Here's an unorthodox method of memorizing scales using the common three-note-per-string shapes we often employ during runs.
Let’s say that you wanted to learn the E minor scale (E Aeolian mode). Normally you’d learn the box positions of the scale and drill it from there. Learning a new scale using a box position is a good way of becoming familiar with the intervals involved, but we’re going to be different and move our scale onto one string.
By doing this, we take the focus away from memorizing a shape and instead focus on the sound of the scale itself, because this is what really counts when learning a scale or mode. If we haven’t internalized how it sounds, all we’re doing is trying to recall shapes that mean very little to us.
Using the high E string, move through the intervals of the scale slowly. You can start at the 12th fret and ascend to your highest fret, or start at the highest fret and move down to the 12th. For any modes in the key of E, a 24-fret guitar will help as you can start at the 24th fret and work your way down. If you have fewer than 24 frets, start at the 12th fret and work up. (For other keys, just shift your position so you can cover a whole octave on one string.)
As you do so, notice the relationship between the sound of the next interval and the distance you need to move, whether it be whole tone or semitone. If you haven’t done a lot of ear training, this is a great way to get your fingers better at predicting where to be, according to the sound you require in your head.
The next step is to break down the scale into three-note-per-string shapes. For all the modes of the major scale and of the melodic minor scale, you’ll notice the same three shapes repeating. As you’ll see in the video above, you can step down or up by playing repetitions of these shapes.
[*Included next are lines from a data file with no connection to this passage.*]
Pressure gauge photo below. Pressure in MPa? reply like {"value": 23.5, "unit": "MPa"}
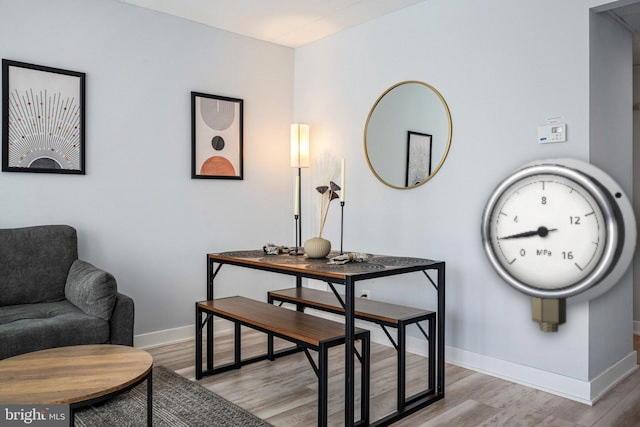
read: {"value": 2, "unit": "MPa"}
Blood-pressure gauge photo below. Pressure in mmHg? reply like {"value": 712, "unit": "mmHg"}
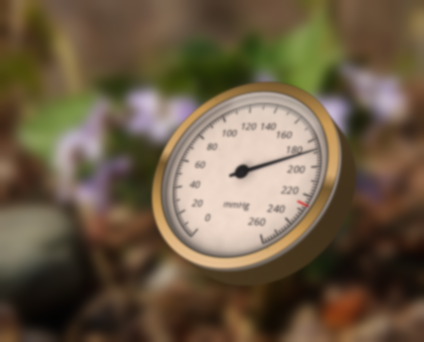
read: {"value": 190, "unit": "mmHg"}
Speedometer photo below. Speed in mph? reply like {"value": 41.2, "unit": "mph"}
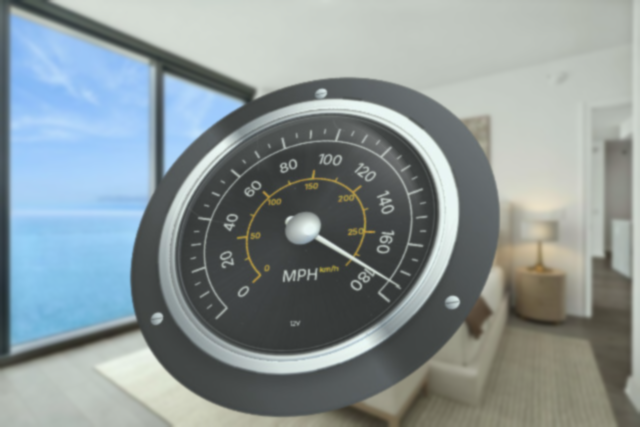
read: {"value": 175, "unit": "mph"}
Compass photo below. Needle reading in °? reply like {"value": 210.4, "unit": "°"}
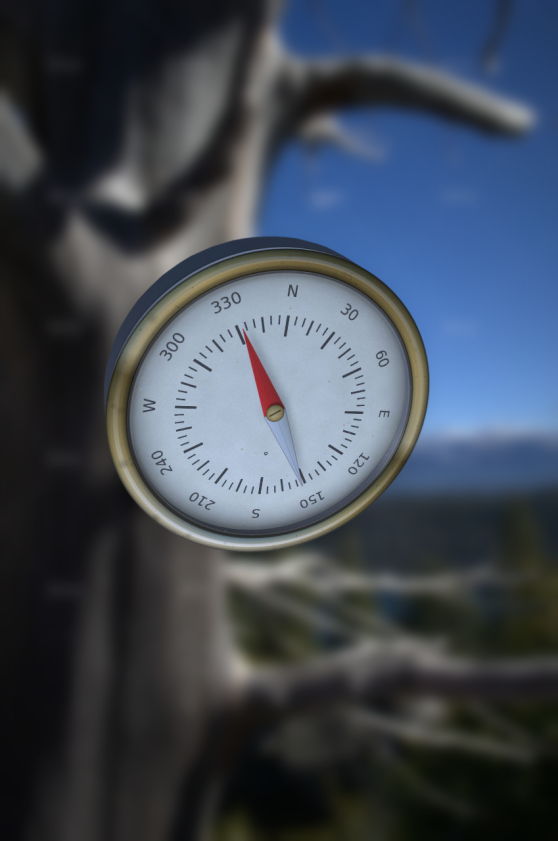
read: {"value": 332.5, "unit": "°"}
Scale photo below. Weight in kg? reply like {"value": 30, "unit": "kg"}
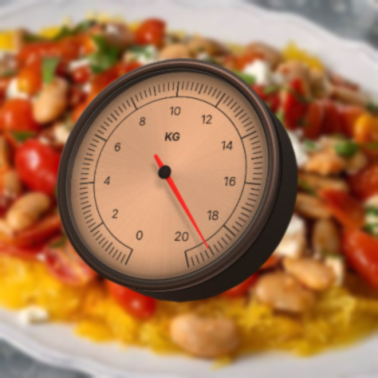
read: {"value": 19, "unit": "kg"}
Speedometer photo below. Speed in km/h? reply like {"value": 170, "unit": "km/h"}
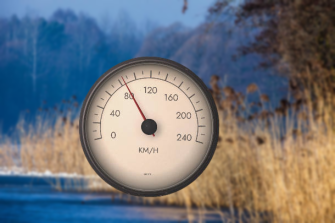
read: {"value": 85, "unit": "km/h"}
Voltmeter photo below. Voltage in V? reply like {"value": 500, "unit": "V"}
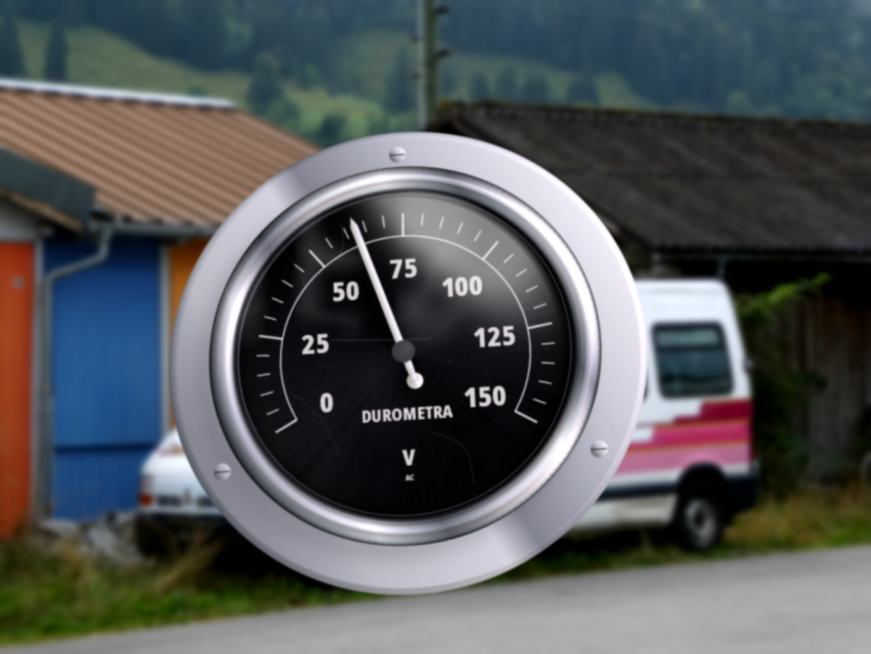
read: {"value": 62.5, "unit": "V"}
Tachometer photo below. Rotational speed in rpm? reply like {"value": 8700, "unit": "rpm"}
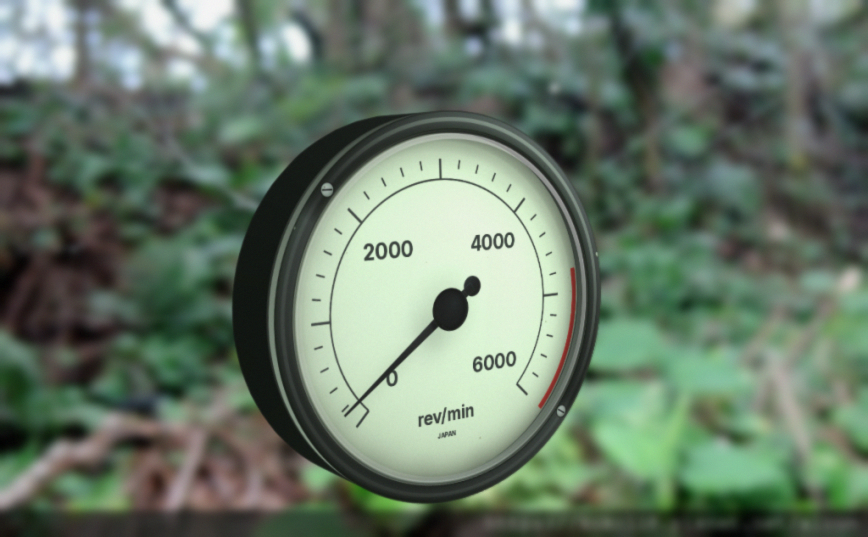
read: {"value": 200, "unit": "rpm"}
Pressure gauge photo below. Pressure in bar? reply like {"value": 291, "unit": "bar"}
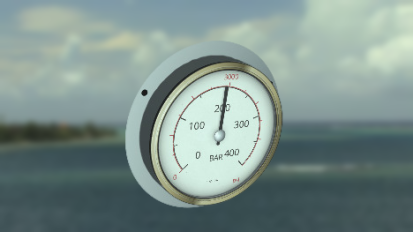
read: {"value": 200, "unit": "bar"}
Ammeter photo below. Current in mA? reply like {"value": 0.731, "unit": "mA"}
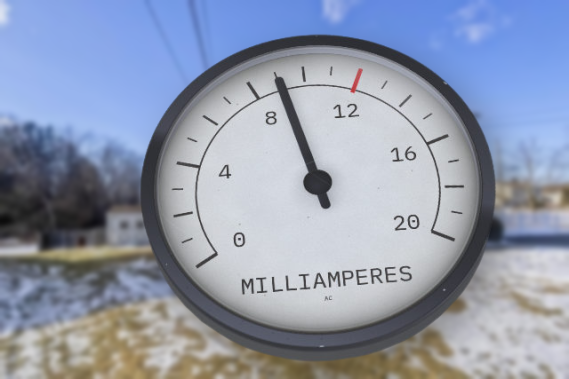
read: {"value": 9, "unit": "mA"}
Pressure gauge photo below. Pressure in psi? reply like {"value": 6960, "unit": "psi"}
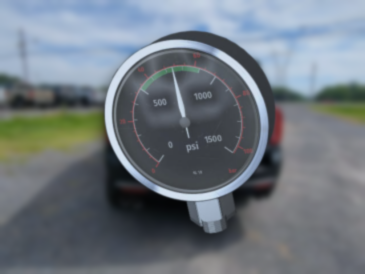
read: {"value": 750, "unit": "psi"}
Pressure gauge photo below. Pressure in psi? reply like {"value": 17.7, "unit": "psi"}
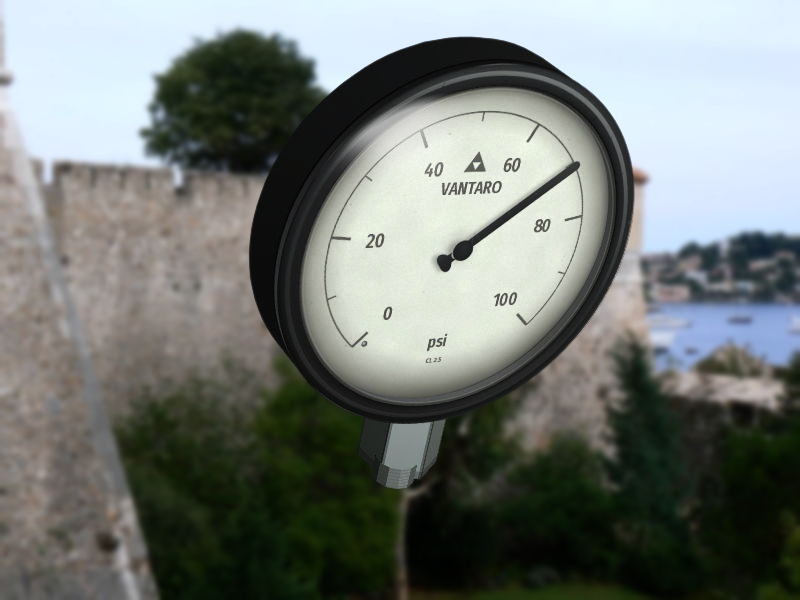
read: {"value": 70, "unit": "psi"}
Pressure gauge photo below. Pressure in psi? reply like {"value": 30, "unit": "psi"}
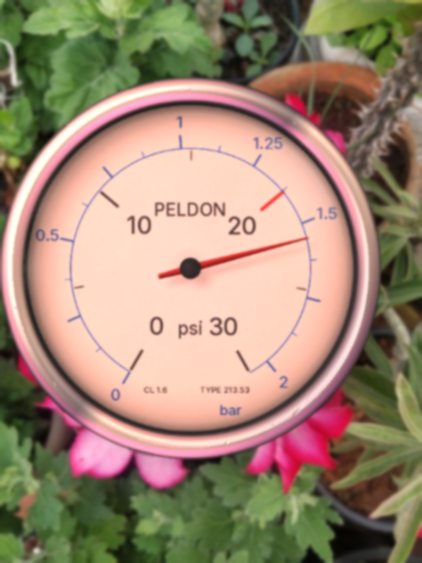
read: {"value": 22.5, "unit": "psi"}
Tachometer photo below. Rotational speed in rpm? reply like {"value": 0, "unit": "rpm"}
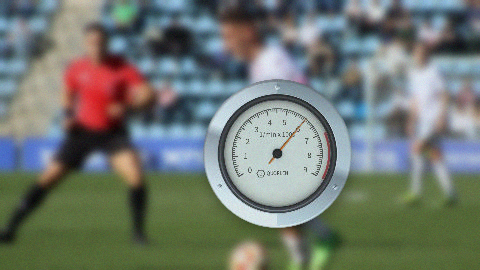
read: {"value": 6000, "unit": "rpm"}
When you’re fairly confident you can move through the scale on the E string, it’s time to apply the same approach to the B string. As you’ll see, the locations of the patterns will change, but the patterns themselves are the same three shapes. These shapes can be applied all across the neck in any mode.
When you work on the modes of the harmonic minor scale, you’ll encounter two different shapes (shown in the video). However, the approach is the same. You can cycle these five shapes up and down one string until you internalize how that mode sounds and how to navigate it. After some time, the thought is taken out of the process and your fingers pick the right path according to the next interval being "dictated" internally by ear.